Another interesting finding of the present study was that patients with a higher BMI had a lower event rate. The potentially protective effect of increased BMI in AF has been reported previously and termed the “obesity paradox”.[29], [30] The possible explanation is that there were more patients with heart failure in the group with events, and “cardiac cachexia” may predispose patients to a poor prognosis. The speculation is further supported by the finding that BMI was not a significant predictor of adverse events after the adjustment for other factors, including LVEF, LA diameter and the CHA2DS2-VASc score, which includes heart failure in the scoring scheme.

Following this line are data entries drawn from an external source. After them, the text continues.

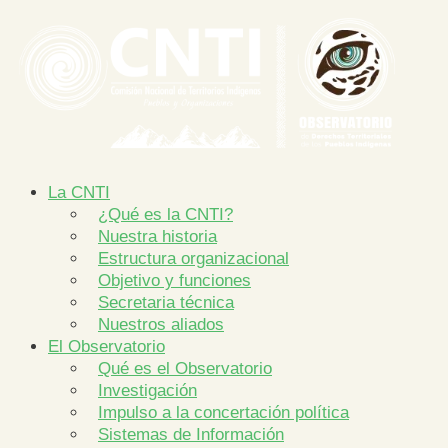
La CNTI
¿Qué es la CNTI?
Nuestra historia
Estructura organizacional
Objetivo y funciones
Secretaria técnica
Nuestros aliados
El Observatorio
Qué es el Observatorio
Investigación
Impulso a la concertación política
Sistemas de Información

Comparison with Previous Studies

Compared to previous studies investigating AF, ADMA and cardiovascular risk, the patient number in our study was larger than that of previous ones. We specifically analyzed the ADMA levels in PAF and non-PAF patients, which could provide a further evidence to suggest that ADMA may involve in the process of AF progression. Besides, the relationship between ADMA and adverse events in pure AF patients, especially when considering CHA2DS2-VASc score, has not been explored before. To the best of our knowledge, the present study is the first one to demonstrate the significant link between ADMA and a poor prognosis in AF.

Study Limitations

There were several limitations of the present study. First, the study patients were enrolled from a population undergoing diagnostic coronary angiography and had a high prevalence of CAD. Besides, a high percentage of study patients (90.8%) were male. Whether the results presented here could be applied to other populations remained uncertain. Second, oral anticoagulants were underused for stroke prevention in our cohort due to the concern of high risk of bleeding (old age and concurrent use of anti-platelet agents). However, this is a common problem in managing AF patients in daily clinical practice.[31], [32] Besides, the use of warfarin was not a significant factor associated with adverse events in the Cox regression analysis, and therefore it may not confound the results demonstrating the usefulness of ADMA in predicting adverse events. Lastly, there were no low-risk patients with a CHA2DS2-VASc score of 0 or 1 enrolled in the present study. Therefore, we were not able to analyze whether the measurement of ADMA levels could be helpful in identifying patients at risk among these low-risk patients. The accumulated evidence shows that CHA2DS2-VASc score is better than the CHADS2 score in identifying patients who develop stroke and thromboembolism,[33], [34] and it has expanded the indication for oral anticoagulants in AF patients.[35] It deserves a large-scale and prospective trial to confirm our findings and investigate whether ADMA could potentially refine the clinical risk stratification and improve decision-making for thromboprophylaxis in patients with AF.

Conclusions

ADMA levels were found to be higher in AF than non-AF patients. Furthermore, non-PAF patients had higher ADMA levels than PAF patients. A higher level of ADMA was a risk factor of adverse events in AF patients, which was independent from the CHA2DS2-VASc score in this high-risk and male predominant population with a high prevalence of CAD. The potential role of plasma ADMA levels in predicting adverse events in addition to the CHA2DS2-VASc score deserves further investigation.